Конечно, Ротману хотелось покочевряжиться, ибо каждое угодливое слово жены возмущало в его сердце настоящую бурю; припомнивались тут же все терзания, которые он превозмогал в эти месяцы в своем кугу; оказалось вдруг, что прирос к этой непутевой женщине, что и щей-то добрых не может сварить, каждой мясинкой пристал, каждой извилинкой мозга уже не может забыть, несмотря на все тяжбы, и те препирательства, что ежедень терпел, уже не виделись такими несносными. И эти проклятые простыни, как бы ни стирал их, ни полоскал в портомойне, ни прожаривал на солнце и под утюгом, – хранили запах ее тела, тонкий аромат проник и в сголовьице, и в тканину укрывальниц, и в подшерсток попон, и даже в трещины досок, из которых было сбито на скорую руку временное ложе. (Если это чувство и есть любовь, то будь она неладна.)

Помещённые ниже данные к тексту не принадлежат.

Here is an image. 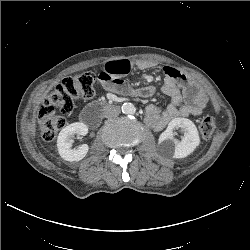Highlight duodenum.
<instances>
[{
	"label": "duodenum",
	"instance_id": "1",
	"mask_svg": "<svg viewBox=\"0 0 250 250\" xmlns=\"http://www.w3.org/2000/svg\"><path fill=\"white\" fill-rule=\"evenodd\" d=\"M115 104L107 103L105 101H98L85 108L81 113V121L89 126L95 127L98 125L103 113L115 109Z\"/></svg>",
	"mask_w": 250,
	"mask_h": 250
}]
</instances>
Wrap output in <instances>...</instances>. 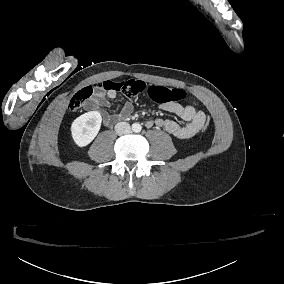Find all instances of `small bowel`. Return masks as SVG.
<instances>
[{
  "mask_svg": "<svg viewBox=\"0 0 284 284\" xmlns=\"http://www.w3.org/2000/svg\"><path fill=\"white\" fill-rule=\"evenodd\" d=\"M109 99L116 97L115 92H107ZM109 107V102L103 94H96L90 101L89 108H106ZM160 108L166 112L175 114L183 121L184 124L177 123L173 120L167 119H154L147 122V127H162L169 134L178 139H189L195 136L204 126L205 114L204 112L197 110L191 105L182 106L177 103H164L160 105ZM134 110V105L131 101H127L120 112L117 114L118 118H128ZM104 119L110 121L112 115L108 112H104Z\"/></svg>",
  "mask_w": 284,
  "mask_h": 284,
  "instance_id": "small-bowel-1",
  "label": "small bowel"
}]
</instances>
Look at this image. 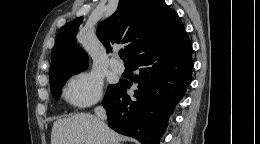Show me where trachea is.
<instances>
[{
    "label": "trachea",
    "instance_id": "trachea-1",
    "mask_svg": "<svg viewBox=\"0 0 260 144\" xmlns=\"http://www.w3.org/2000/svg\"><path fill=\"white\" fill-rule=\"evenodd\" d=\"M119 56H120L121 59L125 60L126 55H125V51L123 49H121L119 51Z\"/></svg>",
    "mask_w": 260,
    "mask_h": 144
}]
</instances>
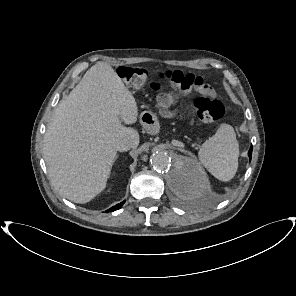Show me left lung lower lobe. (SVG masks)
Segmentation results:
<instances>
[{
  "instance_id": "0a47b994",
  "label": "left lung lower lobe",
  "mask_w": 296,
  "mask_h": 296,
  "mask_svg": "<svg viewBox=\"0 0 296 296\" xmlns=\"http://www.w3.org/2000/svg\"><path fill=\"white\" fill-rule=\"evenodd\" d=\"M248 155H249V158H250V160H251V155H252V146H251V148H250V150H249V152H248ZM177 191H179V190H177ZM181 192V191H180Z\"/></svg>"
}]
</instances>
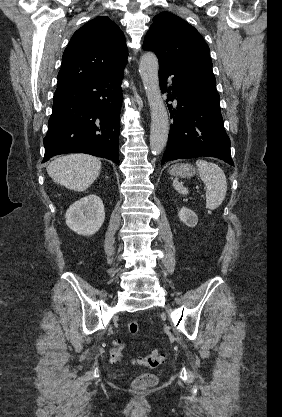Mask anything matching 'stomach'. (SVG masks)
<instances>
[{"label": "stomach", "mask_w": 282, "mask_h": 417, "mask_svg": "<svg viewBox=\"0 0 282 417\" xmlns=\"http://www.w3.org/2000/svg\"><path fill=\"white\" fill-rule=\"evenodd\" d=\"M194 166L192 164H186V162H181V164H173L170 166L169 172L173 174V176H193L194 174Z\"/></svg>", "instance_id": "stomach-1"}]
</instances>
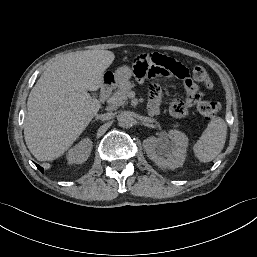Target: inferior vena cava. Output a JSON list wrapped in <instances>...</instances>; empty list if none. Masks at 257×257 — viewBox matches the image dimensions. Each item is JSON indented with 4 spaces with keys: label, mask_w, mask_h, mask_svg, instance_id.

Хотя и смастерил тогды корыто, гробишко, ковчежец, похожий на плоскодонную озерную лодчонку, но мечтал-то втайне о двуспальной широкой румынской кровати на птичьих лапах, с подзорами, с ковровой обивкой, с витой передней стенкой и точеными сохами для прозрачного тафтяного шатерика, куда бы не пролез ни один мерзопакостный комаришко, которыми так полнятся длинные белые ночи, особенно безрадостные в одиночестве. Мечты, мечты, где ваша сладость? Ау-у! Так близко все было к исполнению, совсем рядом, не хватило всего полугода, чтобы купить квартиру в большом городе, а там плодись моя семейка во благо отечеству. Да вот сожрал поганый внук чекиста Гайдара и кровать двуспальную, и уютный очаг, и детишек загрыз, жену оприкосил, и будущее схитил, и выметал ненасытное червие, ни дна ему, ни покрышки.
– Чего молчишь-то, Ваня?
– А чего говорить-то?
– Ну, слава Богу, голос хоть подал. Стоишь, как мраморный языческий бог, – Миледи засмеялась иль всхлипнула, вдруг порозовев от смущения, облизнула губы, а остренькие коготки все пытались проколупать в доске дырочку, куда бы смогла отлететь ее измученная душа. – Такая я тебе противная, да? Тебе не хочется меня обнять, приласкать? Я приползла к тебе на коленях, я облилась слезами, дожидаясь тебя, пока ты тут с девками на Слободе… Да-да, я все знаю, мне все тайны открыты. Но я не думаю, что ты крепко поистратился.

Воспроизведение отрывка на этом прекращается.